» About this task
From the first line to the last, set down the material exactly, leaving out its pictures.

» Material for the task
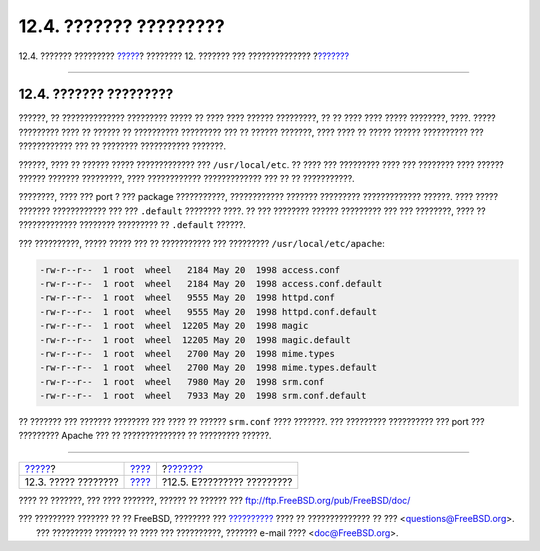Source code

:=======================
12.4. ??????? ?????????
=======================

.. raw:: html

   <div class="navheader">

12.4. ??????? ?????????
`????? <configtuning-core-configuration.html>`__?
???????? 12. ??????? ??? ??????????????
?\ `??????? <configtuning-starting-services.html>`__

--------------

.. raw:: html

   </div>

.. raw:: html

   <div class="sect1">

.. raw:: html

   <div class="titlepage" xmlns="">

.. raw:: html

   <div>

.. raw:: html

   <div>

12.4. ??????? ?????????
-----------------------

.. raw:: html

   </div>

.. raw:: html

   </div>

.. raw:: html

   </div>

??????, ?? ?????????????? ????????? ????? ?? ???? ???? ?????? ?????????,
?? ?? ???? ???? ????? ????????, ????. ????? ????????? ???? ?? ?????? ??
?????????? ????????? ??? ?? ?????? ???????, ???? ???? ?? ????? ??????
?????????? ??? ???????????? ??? ?? ???????? ??????????? ???????.

??????, ???? ?? ?????? ????? ????????????? ??? ``/usr/local/etc``. ??
???? ??? ????????? ???? ??? ???????? ???? ?????? ?????? ???????
?????????, ???? ???????????? ????????????? ??? ?? ?? ???????????.

????????, ???? ??? port ? ??? package ???????????, ???????????? ???????
????????? ????????????? ??????. ???? ????? ??????? ???????????? ??? ???
``.default`` ???????? ????. ?? ??? ???????? ?????? ????????? ??? ???
????????, ???? ?? ????????????? ???????? ????????? ?? ``.default``
??????.

??? ??????????, ????? ????? ??? ?? ??????????? ??? ?????????
``/usr/local/etc/apache``:

.. code:: literallayout

    -rw-r--r--  1 root  wheel   2184 May 20  1998 access.conf
    -rw-r--r--  1 root  wheel   2184 May 20  1998 access.conf.default
    -rw-r--r--  1 root  wheel   9555 May 20  1998 httpd.conf
    -rw-r--r--  1 root  wheel   9555 May 20  1998 httpd.conf.default
    -rw-r--r--  1 root  wheel  12205 May 20  1998 magic
    -rw-r--r--  1 root  wheel  12205 May 20  1998 magic.default
    -rw-r--r--  1 root  wheel   2700 May 20  1998 mime.types
    -rw-r--r--  1 root  wheel   2700 May 20  1998 mime.types.default
    -rw-r--r--  1 root  wheel   7980 May 20  1998 srm.conf
    -rw-r--r--  1 root  wheel   7933 May 20  1998 srm.conf.default

?? ??????? ??? ??????? ???????? ??? ???? ?? ?????? ``srm.conf`` ????
???????. ??? ????????? ?????????? ??? port ??? ????????? Apache ??? ??
?????????????? ?? ????????? ??????.

.. raw:: html

   </div>

.. raw:: html

   <div class="navfooter">

--------------

+-----------------------------------------------------+---------------------------------+--------------------------------------------------------+
| `????? <configtuning-core-configuration.html>`__?   | `???? <config-tuning.html>`__   | ?\ `??????? <configtuning-starting-services.html>`__   |
+-----------------------------------------------------+---------------------------------+--------------------------------------------------------+
| 12.3. ????? ????????                                | `???? <index.html>`__           | ?12.5. E????????? ?????????                            |
+-----------------------------------------------------+---------------------------------+--------------------------------------------------------+

.. raw:: html

   </div>

???? ?? ???????, ??? ???? ???????, ?????? ?? ?????? ???
ftp://ftp.FreeBSD.org/pub/FreeBSD/doc/

| ??? ????????? ??????? ?? ?? FreeBSD, ???????? ???
  `?????????? <http://www.FreeBSD.org/docs.html>`__ ???? ??
  ?????????????? ?? ??? <questions@FreeBSD.org\ >.
|  ??? ????????? ??????? ?? ???? ??? ??????????, ??????? e-mail ????
  <doc@FreeBSD.org\ >.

» Written response
Source code

:=======================
12.4. ??????? ?????????
=======================

.. raw:: html

   <div class="navheader">

12.4. ??????? ?????????
`????? <configtuning-core-configuration.html>`__?
???????? 12. ??????? ??? ??????????????
?\ `??????? <configtuning-starting-services.html>`__

--------------

.. raw:: html

   </div>

.. raw:: html

   <div class="sect1">

.. raw:: html

   <div class="titlepage" xmlns="">

.. raw:: html

   <div>

.. raw:: html

   <div>

12.4. ??????? ?????????
-----------------------

.. raw:: html

   </div>

.. raw:: html

   </div>

.. raw:: html

   </div>

??????, ?? ?????????????? ????????? ????? ?? ???? ???? ?????? ?????????,
?? ?? ???? ???? ????? ????????, ????. ????? ????????? ???? ?? ?????? ??
?????????? ????????? ??? ?? ?????? ???????, ???? ???? ?? ????? ??????
?????????? ??? ???????????? ??? ?? ???????? ??????????? ???????.

??????, ???? ?? ?????? ????? ????????????? ??? ``/usr/local/etc``. ??
???? ??? ????????? ???? ??? ???????? ???? ?????? ?????? ???????
?????????, ???? ???????????? ????????????? ??? ?? ?? ???????????.

????????, ???? ??? port ? ??? package ???????????, ???????????? ???????
????????? ????????????? ??????. ???? ????? ??????? ???????????? ??? ???
``.default`` ???????? ????. ?? ??? ???????? ?????? ????????? ??? ???
????????, ???? ?? ????????????? ???????? ????????? ?? ``.default``
??????.

??? ??????????, ????? ????? ??? ?? ??????????? ??? ?????????
``/usr/local/etc/apache``:

.. code:: literallayout

    -rw-r--r--  1 root  wheel   2184 May 20  1998 access.conf
    -rw-r--r--  1 root  wheel   2184 May 20  1998 access.conf.default
    -rw-r--r--  1 root  wheel   9555 May 20  1998 httpd.conf
    -rw-r--r--  1 root  wheel   9555 May 20  1998 httpd.conf.default
    -rw-r--r--  1 root  wheel  12205 May 20  1998 magic
    -rw-r--r--  1 root  wheel  12205 May 20  1998 magic.default
    -rw-r--r--  1 root  wheel   2700 May 20  1998 mime.types
    -rw-r--r--  1 root  wheel   2700 May 20  1998 mime.types.default
    -rw-r--r--  1 root  wheel   7980 May 20  1998 srm.conf
    -rw-r--r--  1 root  wheel   7933 May 20  1998 srm.conf.default

?? ??????? ??? ??????? ???????? ??? ???? ?? ?????? ``srm.conf`` ????
???????. ??? ????????? ?????????? ??? port ??? ????????? Apache ??? ??
?????????????? ?? ????????? ??????.

.. raw:: html

   </div>

.. raw:: html

   <div class="navfooter">

--------------

+-----------------------------------------------------+---------------------------------+--------------------------------------------------------+
| `????? <configtuning-core-configuration.html>`__?   | `???? <config-tuning.html>`__   | ?\ `??????? <configtuning-starting-services.html>`__   |
+-----------------------------------------------------+---------------------------------+--------------------------------------------------------+
| 12.3. ????? ????????                                | `???? <index.html>`__           | ?12.5. E????????? ?????????                            |
+-----------------------------------------------------+---------------------------------+--------------------------------------------------------+

.. raw:: html

   </div>

???? ?? ???????, ??? ???? ???????, ?????? ?? ?????? ???
ftp://ftp.FreeBSD.org/pub/FreeBSD/doc/

| ??? ????????? ??????? ?? ?? FreeBSD, ???????? ???
  `?????????? <http://www.FreeBSD.org/docs.html>`__ ???? ??
  ?????????????? ?? ??? <questions@FreeBSD.org\ >.
|  ??? ????????? ??????? ?? ???? ??? ??????????, ??????? e-mail ????
  <doc@FreeBSD.org\ >.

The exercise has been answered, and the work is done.